Quantized networks compute and restrictions

One of the feature of Inference Engine is the support of quantized networks with different precisions: INT8, INT4, etc. However, it is up to the plugin to define what exact precisions are supported by the particular HW. All quantized networks which can be expressed in IR have a unified representation by means of *FakeQuantize* operation. For more details about low-precision model representation please refer to this document.

During the model load each plugin can interpret quantization rules expressed in *FakeQuantize* operations:

- Independently based on the definition of
*FakeQuantize*operation. - Using a special library of low-precision transformations (LPT) which applies common rules for generic operations, such as Convolution, Fully-Connected, Eltwise, etc., and translates "fake-quantized" models into the models with low-precision operations. For more information about low-precision flow please refer to the following document.

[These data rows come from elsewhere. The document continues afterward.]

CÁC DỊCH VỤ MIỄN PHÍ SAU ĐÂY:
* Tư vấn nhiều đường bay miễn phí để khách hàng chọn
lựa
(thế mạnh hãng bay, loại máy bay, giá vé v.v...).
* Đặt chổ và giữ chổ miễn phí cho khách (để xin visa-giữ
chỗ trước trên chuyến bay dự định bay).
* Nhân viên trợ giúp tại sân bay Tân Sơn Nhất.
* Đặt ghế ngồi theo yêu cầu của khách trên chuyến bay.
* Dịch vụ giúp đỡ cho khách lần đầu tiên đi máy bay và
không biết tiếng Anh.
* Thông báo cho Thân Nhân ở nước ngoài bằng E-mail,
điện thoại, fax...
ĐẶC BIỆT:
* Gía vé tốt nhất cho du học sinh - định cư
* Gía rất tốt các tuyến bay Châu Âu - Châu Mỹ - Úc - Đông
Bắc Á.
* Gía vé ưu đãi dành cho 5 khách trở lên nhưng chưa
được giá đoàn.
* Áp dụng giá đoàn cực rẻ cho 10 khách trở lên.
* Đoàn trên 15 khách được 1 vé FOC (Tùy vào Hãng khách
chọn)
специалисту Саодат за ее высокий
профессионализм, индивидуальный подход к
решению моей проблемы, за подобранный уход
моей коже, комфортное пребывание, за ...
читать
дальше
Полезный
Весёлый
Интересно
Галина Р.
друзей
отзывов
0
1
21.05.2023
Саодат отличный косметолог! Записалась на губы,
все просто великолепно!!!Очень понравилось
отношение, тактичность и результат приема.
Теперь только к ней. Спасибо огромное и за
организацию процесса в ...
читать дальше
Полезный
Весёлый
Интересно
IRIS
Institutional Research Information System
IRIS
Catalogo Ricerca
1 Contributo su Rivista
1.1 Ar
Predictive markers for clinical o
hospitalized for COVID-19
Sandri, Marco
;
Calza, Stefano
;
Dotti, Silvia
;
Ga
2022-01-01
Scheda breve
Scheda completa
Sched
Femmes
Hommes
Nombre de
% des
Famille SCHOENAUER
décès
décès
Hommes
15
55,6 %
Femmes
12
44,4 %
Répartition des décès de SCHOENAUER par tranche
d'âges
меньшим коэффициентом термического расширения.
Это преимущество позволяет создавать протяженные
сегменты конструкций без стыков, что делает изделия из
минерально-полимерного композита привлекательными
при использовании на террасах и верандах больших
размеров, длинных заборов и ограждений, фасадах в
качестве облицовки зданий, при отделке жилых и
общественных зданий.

Here we provide only a high-level overview of the interpretation rules of FakeQuantize. At runtime each FakeQuantize can be split into two independent operations: **Quantize** and **Dequantize**. The former one is aimed to transform the input data into the target precision while the latter transforms the resulting values back to the original range and precision. In practice *Dequantize* operations can be propagated forward through the linear operations, such as *Convolution* or *Fully-Connected*, and in some cases fused with the following *Quantize* operation for the next layer into the so-called *Requantize* operation (see Fig. 1).

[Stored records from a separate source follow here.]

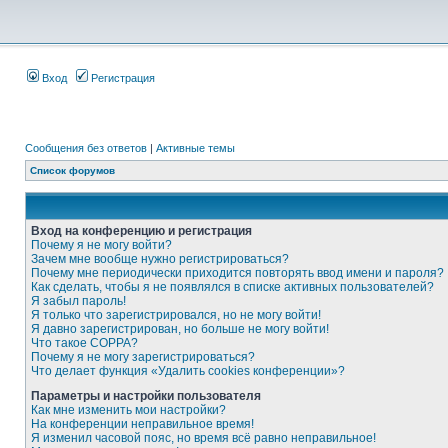
Вход
Регистрация
Сообщения без ответов
|
Активные темы
Список форумов
Вход на конференцию и регистрация
Почему я не могу войти?
Зачем мне вообще нужно регистрироваться?
Почему мне периодически приходится повторять ввод имени и пароля?
Как сделать, чтобы я не появлялся в списке активных пользователей?
Я забыл пароль!
Я только что зарегистрировался, но не могу войти!
Я давно зарегистрирован, но больше не могу войти!
Что такое COPPA?
Почему я не могу зарегистрироваться?
Что делает функция «Удалить cookies конференции»?
Параметры и настройки пользователя
Как мне изменить мои настройки?
На конференции неправильное время!
Я изменил часовой пояс, но время всё равно неправильное!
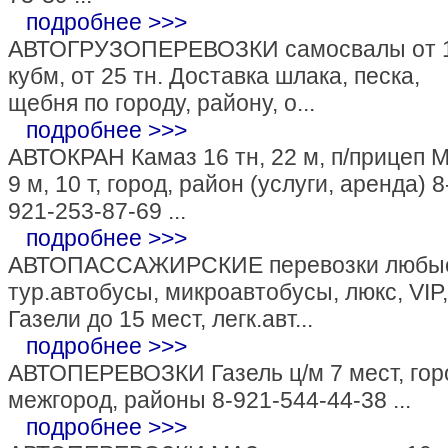
подробнее >>>
АВТОГРУЗОПЕРЕВОЗКИ самосвалы от 
кубм, от 25 тн. Доставка шлака, песка,
щебня по городу, району, о...
подробнее >>>
АВТОКРАН Камаз 16 тн, 22 м, п/прицеп 
9 м, 10 т, город, район (услуги, аренда) 8
921-253-87-69 ...
подробнее >>>
АВТОПАССАЖИРСКИЕ перевозки любы
тур.автобусы, микроавтобусы, люкс, VIP,
Газели до 15 мест, легк.авт...
подробнее >>>
АВТОПЕРЕВОЗКИ Газель ц/м 7 мест, гор
межгород, районы 8-921-544-44-38 ...
подробнее >>>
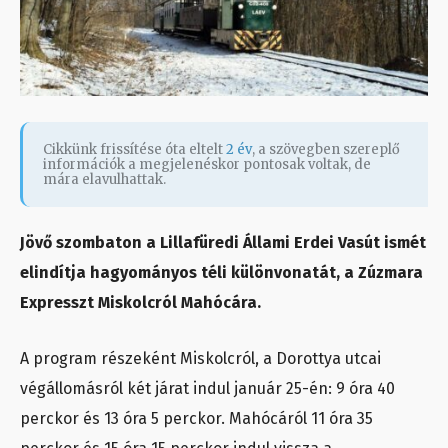
Cikkünk frissítése óta eltelt
2 év
, a szövegben szereplő
információk a megjelenéskor pontosak voltak, de
mára elavulhattak.
Jövő szombaton a Lillafüredi Állami Erdei Vasút ismét
elindítja hagyományos téli különvonatát, a Zúzmara
Expresszt Miskolcról Mahócára.
A program részeként Miskolcról, a Dorottya utcai
végállomásról két járat indul január 25-én: 9 óra 40
perckor és 13 óra 5 perckor. Mahócáról 11 óra 35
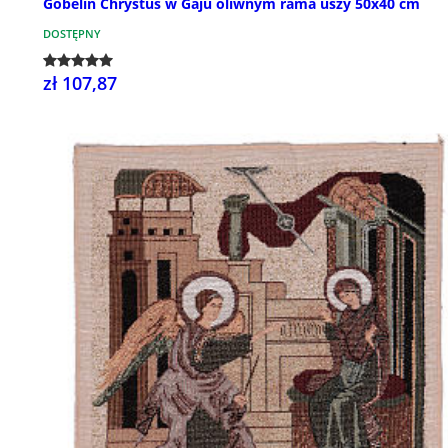
Gobelin Chrystus w Gaju oliwnym rama uszy 50x40 cm
DOSTĘPNY
zł 107,87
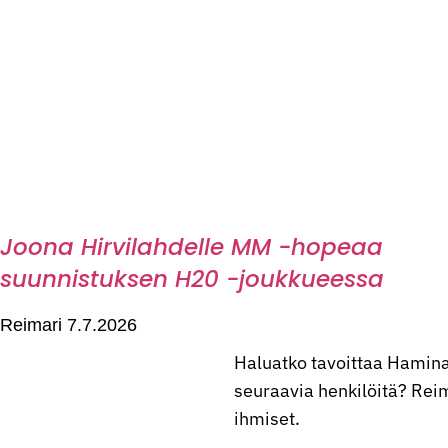
Joona Hirvilahdelle MM -hopeaa
suunnistuksen H20 -joukkueessa
Reimari
7.7.2026
Haluatko tavoittaa Hamina
seuraavia henkilöitä? Reima
ihmiset.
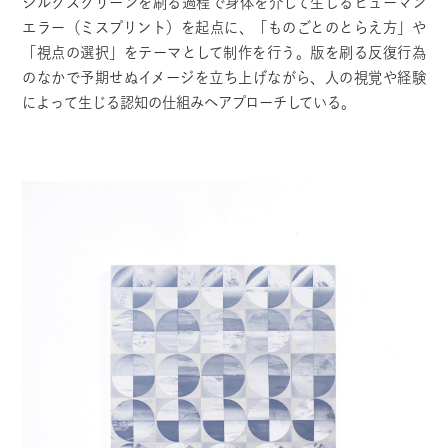
シルクスクリーンを刷る過程で身体を介して生じるヒューマン
エラー（ミスプリント）を起点に、「ものごとのとらえ方」や
「視点の選択」をテーマとして制作を行う。版を刷る反復行為
のなかで予期せぬイメージを立ち上げながら、人の視覚や経験
によって生じる認知の仕組みへアプローチしている。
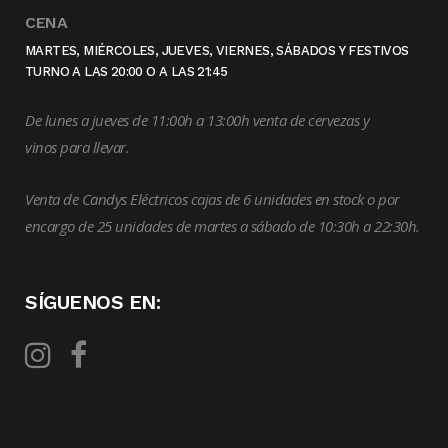
CENA
MARTES, MIÉRCOLES, JUEVES, VIERNES, SÁBADOS Y FESTIVOS
TURNO A LAS 20:00 O A LAS 21:45
De lunes a jueves de 11:00h a 13:00h venta de cervezas y
vinos para llevar.
Venta de Candys Eléctricos cajas de 6 unidades en stock o por
encargo de 25 unidades de martes a sábado de 10:30h a 22:30h.
SÍGUENOS EN:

Figure 1. Quantization operations propagation at runtime. Q, DQ, RQ stand for Quantize, Dequantize, and Requantize correspondingly.

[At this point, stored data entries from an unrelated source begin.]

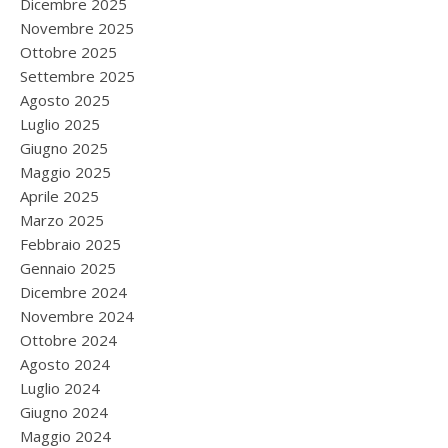
Dicembre 2025
Novembre 2025
Ottobre 2025
Settembre 2025
Agosto 2025
Luglio 2025
Giugno 2025
Maggio 2025
Aprile 2025
Marzo 2025
Febbraio 2025
Gennaio 2025
Dicembre 2024
Novembre 2024
Ottobre 2024
Agosto 2024
Luglio 2024
Giugno 2024
Maggio 2024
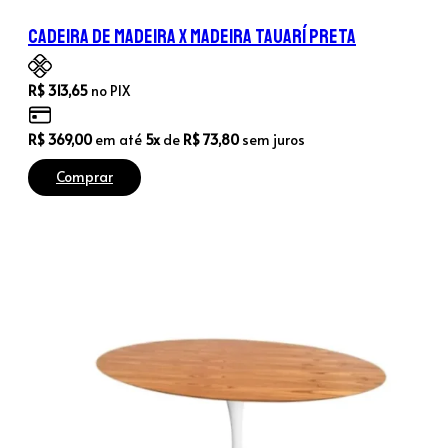
Cadeira de Madeira X Madeira Tauarí Preta
R$
313,65
no PIX
R$
369,00
em até
5x
de
R$
73,80
sem juros
Comprar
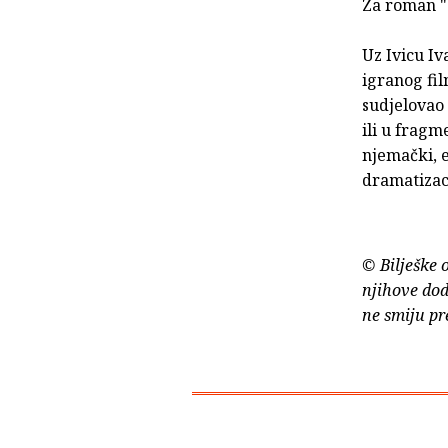
Za roman "
Uz Ivicu Iv
igranog fi
sudjelovao 
ili u frag
njemački, e
dramatizaci
© Bilješke 
njihove dod
ne smiju pr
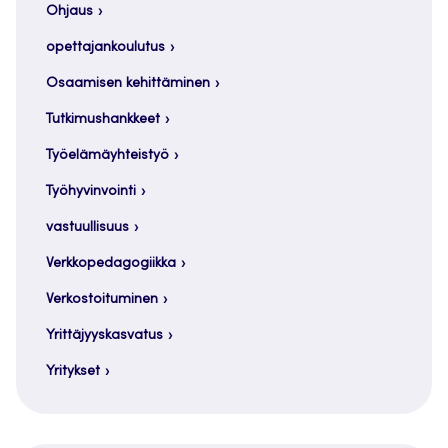
Ohjaus
opettajankoulutus
Osaamisen kehittäminen
Tutkimushankkeet
Työelämäyhteistyö
Työhyvinvointi
vastuullisuus
Verkkopedagogiikka
Verkostoituminen
Yrittäjyyskasvatus
Yritykset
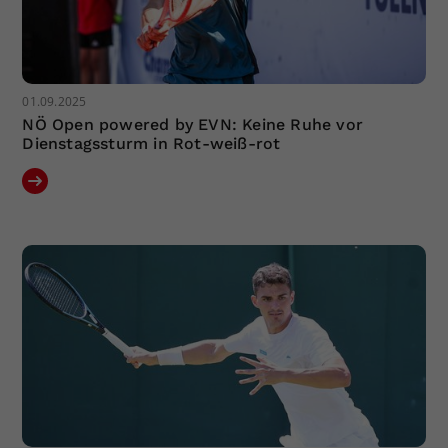
01.09.2025
NÖ Open powered by EVN: Keine Ruhe vor
Dienstagssturm in Rot-weiß-rot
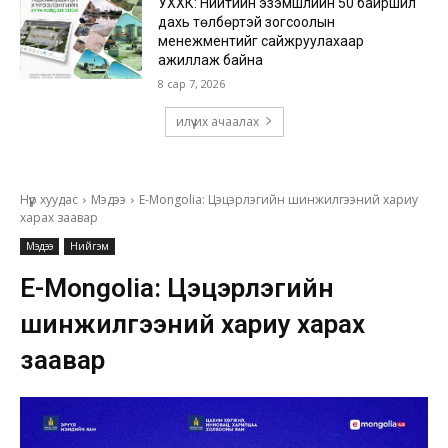
УХХК: Нийтийн эзэмшлийн 50 байршил
дахь төлбөртэй зогсоолын
менежментийг сайжруулахаар
ажиллаж байна
8 сар 7, 2026
илүү их ачаалах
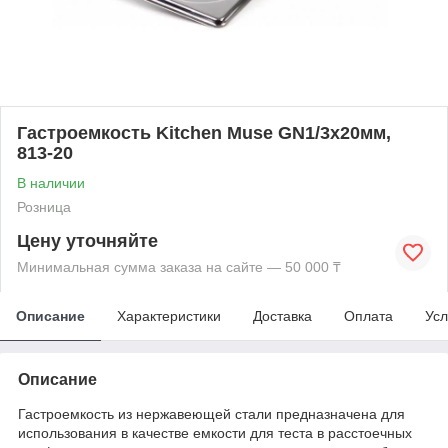
Гастроемкость Kitchen Muse GN1/3x20мм,
813-20
В наличии
Розница
Цену уточняйте
Минимальная сумма заказа на сайте — 50 000 ₸
Описание
Характеристики
Доставка
Оплата
Усл
Описание
Гастроемкость из нержавеющей стали предназначена для
использования в качестве емкости для теста в расстоечных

From the calculation standpoint, the FakeQuantize formula also is split into two parts accordingly:

`output = round((x - input_low) / (input_high - input_low) * (levels-1)) / (levels-1) * (output_high - output_low) + output_low`

The first part of this formula represents *Quantize* operation:

`q = round((x - input_low) / (input_high - input_low) * (levels-1))`

The second is responsible for the dequantization:

`r = q / (levels-1) * (output_high - output_low) + output_low`

From the scale/zero-point notation standpoint the latter formula can be written as follows:

`r = (output_high - output_low) / (levels-1) * (q + output_low / (output_high - output_low) * (levels-1))`

Thus we can define:

**Scale**as`(output_high - output_low) / (levels-1)`

**Zero-point**as`-output_low / (output_high - output_low) * (levels-1)`

**Note**: During the quantization process the values `input_low`

, `input_high`

, `output_low`

, `output_high`

are selected so that to map a floating-point zero exactly to an integer value (zero-point) and vice versa.

In general, OpenVINO can represent and execute quantized models from different sources. However, the Post-training Optimization Toolkit (POT) is considered the default way to get optimized models. Since the POT supports HW-aware quantization it means that specific rules can be implemented in it for the particular HW. However, it is reasonable to have compatibility with general-purpose HW such as CPU and GPU and support their quantization schemes. Below we define these rules as follows:

- Support of mixed-precision models where some layers can be kept in the floating-point precision.
- Per-channel quantization of weights of Convolutional and Fully-Connected layers.
- Per-channel quantization of activations for channel-wise and element-wise operations, e.g. Depthwise Convolution, Eltwise Add/Mul, ScaleShift.
- Symmetric and asymmetric quantization of weights and activations with the support of per-channel scales and zero-points.
- Non-unified quantization parameters for Eltwise and Concat operations.

- Non-quantized network output, i.e. there are no quantization parameters for it.